Less than a year earlier, Danish turbine manufacturer Vestas had shut its plant on the Isle of Wight, citing crushing red tape and planning delays in securing wind energy projects as the reason. Many in the wind industry thought this might ring the death knell for serious large wind system manufacturing in the UK. The move surprised Maier. “[Vestas] felt the environment for investment, especially planning for offshore wind, was too complex. We found this extremely strange because at the same time we were booking big orders for turbines and blades in the UK, both offshore and onshore. You can read into that what you like, but the market for wind energy in the UK is buoyant.” Siemens had also looked at sites in Denmark and Germany for the factory – why did the UK prevail? “The support we received from the Government was key to helping us. The Danish and German governments were also willing to invest, so you have to get on a level playing field and then the other factors matter, like being close to the customer, having the right skills, supply chain etc, which the UK has.”

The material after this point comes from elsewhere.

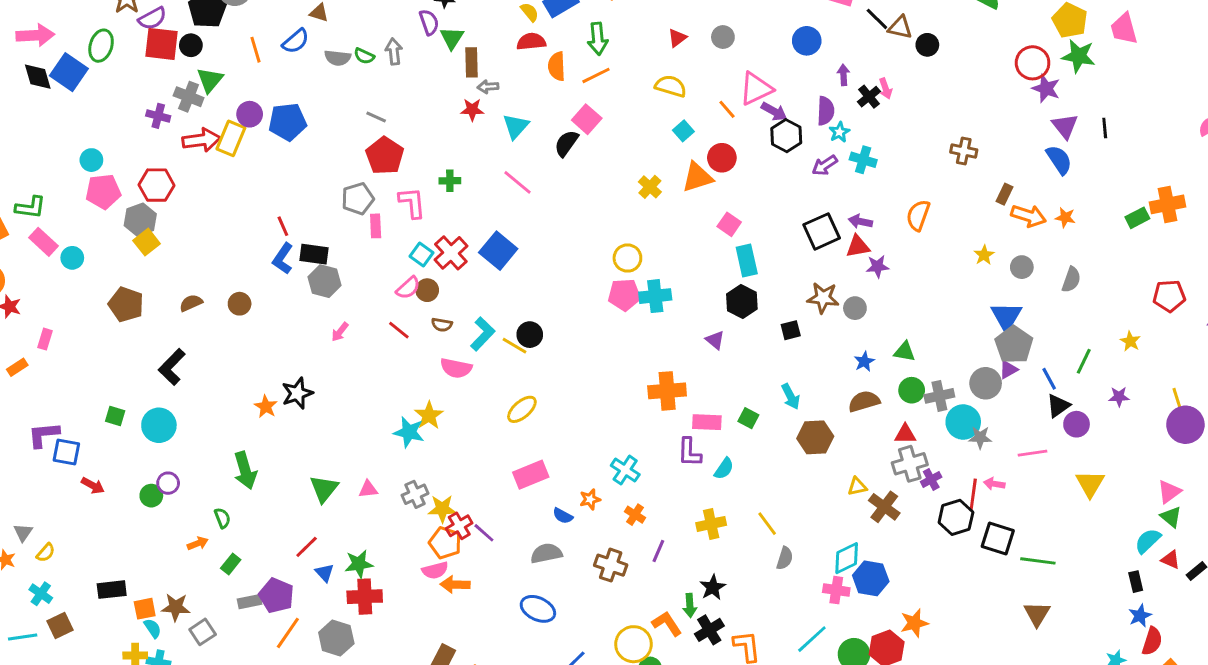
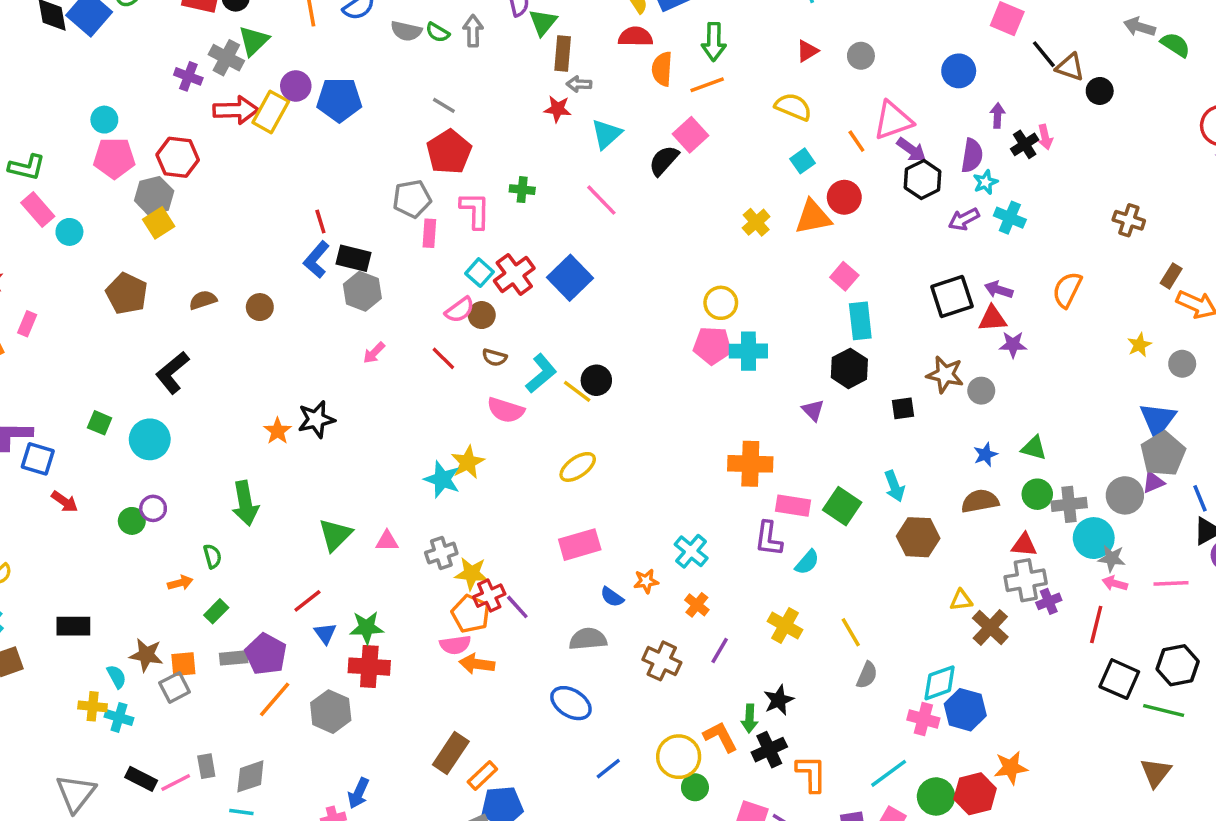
green square: (748, 418) -> (842, 506), size x1.5
pink arrow: (994, 484) -> (1115, 583), moved
black hexagon: (956, 517) -> (1178, 665), moved
yellow cross: (711, 524) -> (785, 626), turned 36
orange square: (145, 609) -> (183, 664), moved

Environment for opportunities
Despite the economic unrest in Europe, in the long term Maier says Siemens Industry UK is in a very exciting position. Each of its core business sectors face growth opportunities. “The UK has an old transport infrastructure by developed world standards, but there’s a massive opportunity there in the next 20 years.” There is a greater need to construct more energy efficient buildings, where the need for technology to reduce operating costs will benefit Siemens, and Maier expects a “mini-renaissance in manufacturing, not a boom but an uplift”, especially in energy efficiency, which will feed the company’s automation, drives and ancillary systems.

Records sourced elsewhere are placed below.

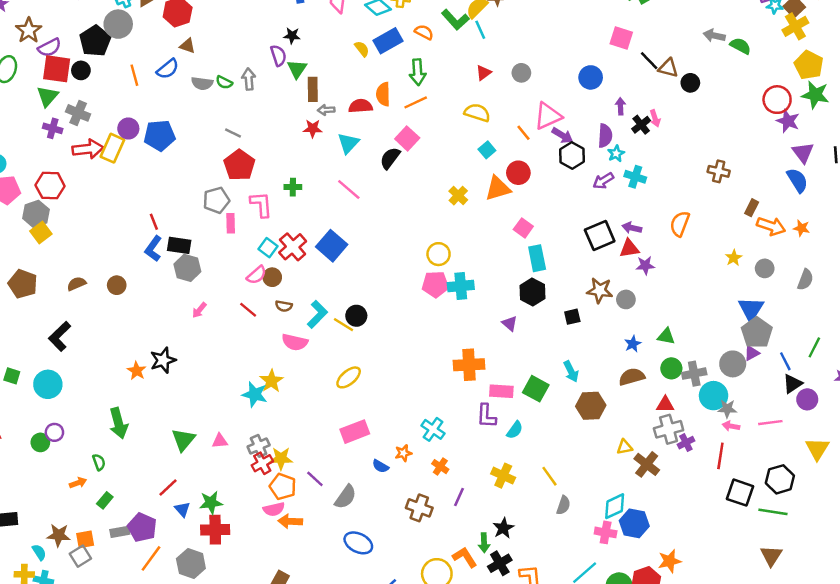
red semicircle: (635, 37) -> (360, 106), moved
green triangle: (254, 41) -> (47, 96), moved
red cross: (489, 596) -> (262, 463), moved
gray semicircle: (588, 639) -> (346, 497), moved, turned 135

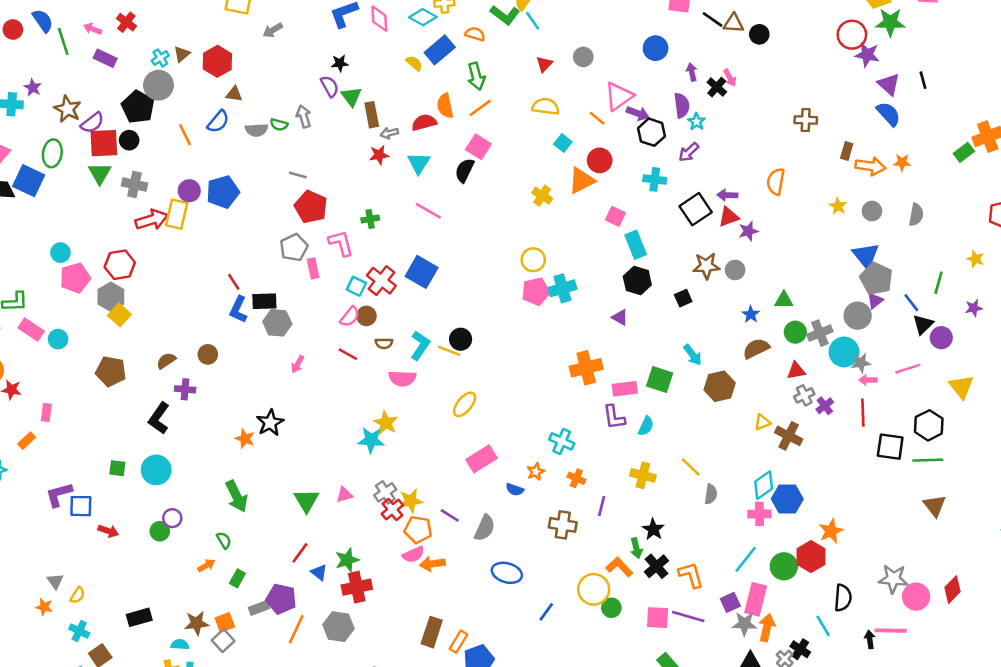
purple cross: (53, 128) -> (185, 389), moved
cyan cross: (635, 177) -> (655, 179), moved
gray cross: (669, 429) -> (804, 395), size x0.7
cyan semicircle: (39, 552) -> (180, 645), turned -42

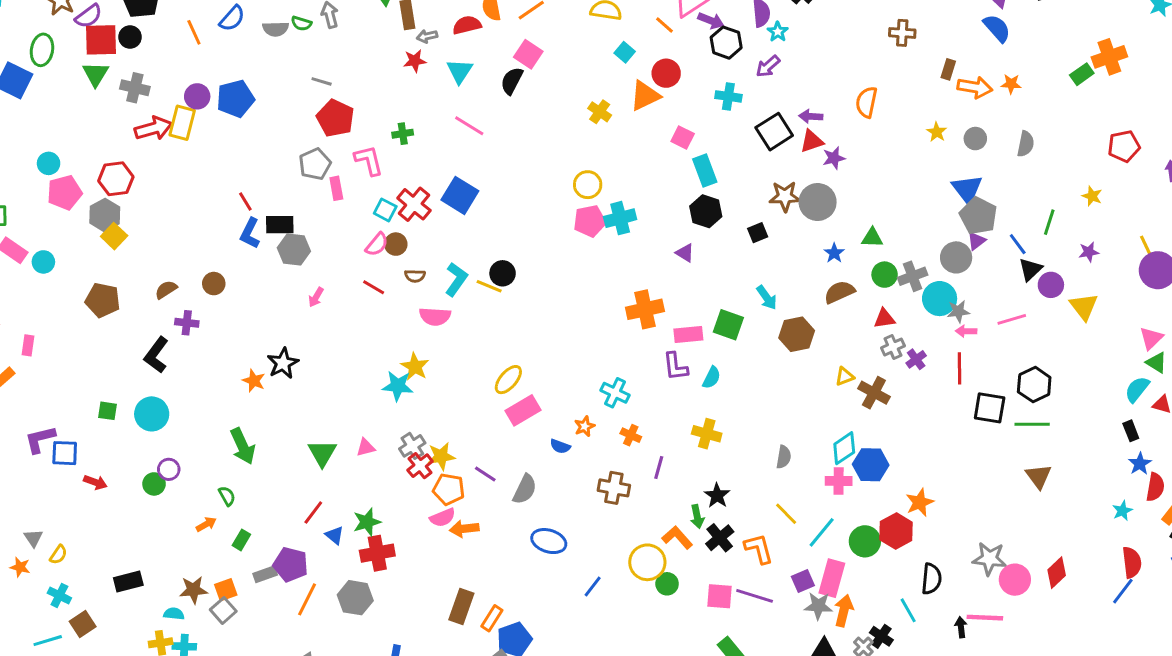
gray circle: (735, 270) -> (818, 202), size x1.6
yellow triangle: (961, 387) -> (1084, 307), moved
yellow ellipse: (465, 404) -> (508, 380), moved
yellow line: (691, 467) -> (786, 514), moved

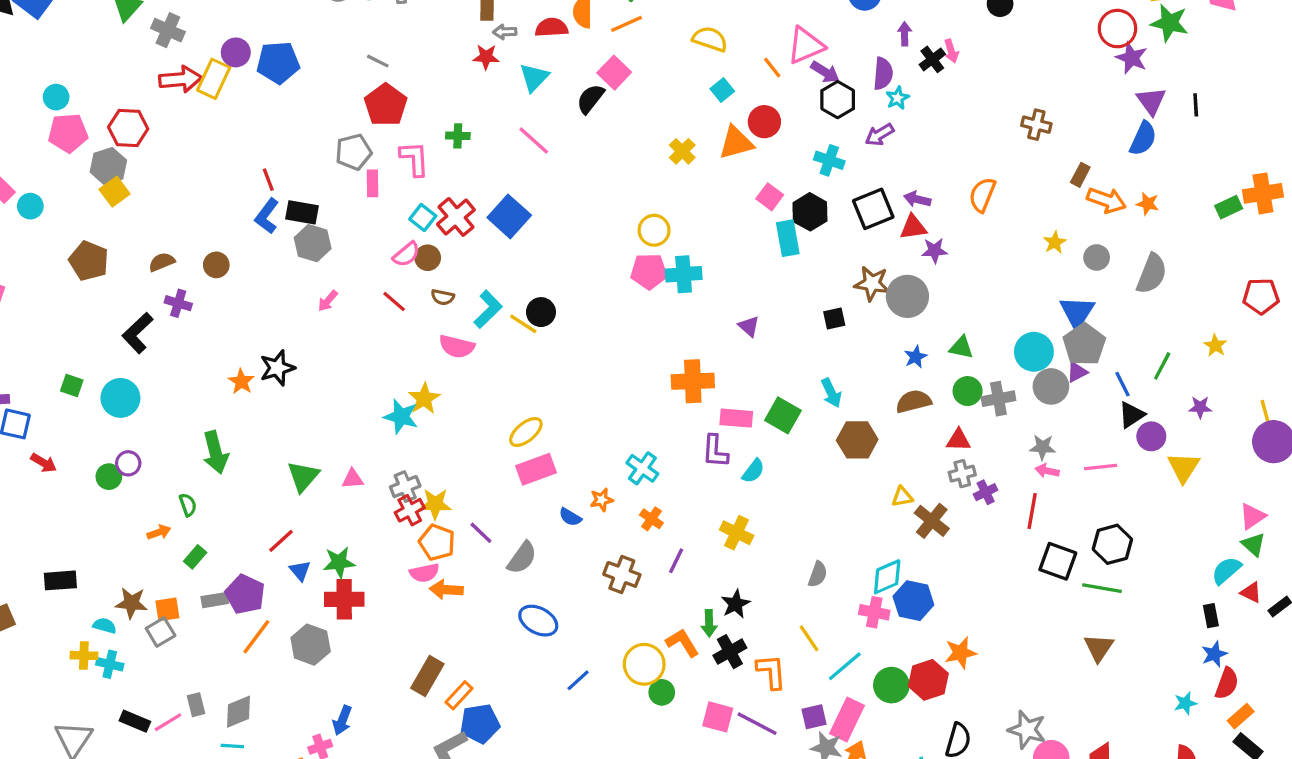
blue semicircle: (997, 28) -> (1143, 139), turned 56
gray semicircle: (1026, 144) -> (1152, 274), size x1.4
black hexagon: (706, 211) -> (810, 212), moved
cyan circle: (940, 299) -> (1034, 352), moved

Looking beyond Siemens, as the recovery matures Maier sees the sectors which fell the most recover the most, like automotive and aggregates, and there will be a relative decline in some areas that were largely resilient through the recession, namely defence and aerospace, which have had fairly high investment cycles in last two years. “There’ll be ups and downs but net gains, and overall it will be quite good.” Whether or not factions of British industry can overcome their cultural reticence to end-to-end, high technology investment, Juergen Maier’s company is certainly wellplaced to serve it as business and transportation gets leaner, greener and simply better.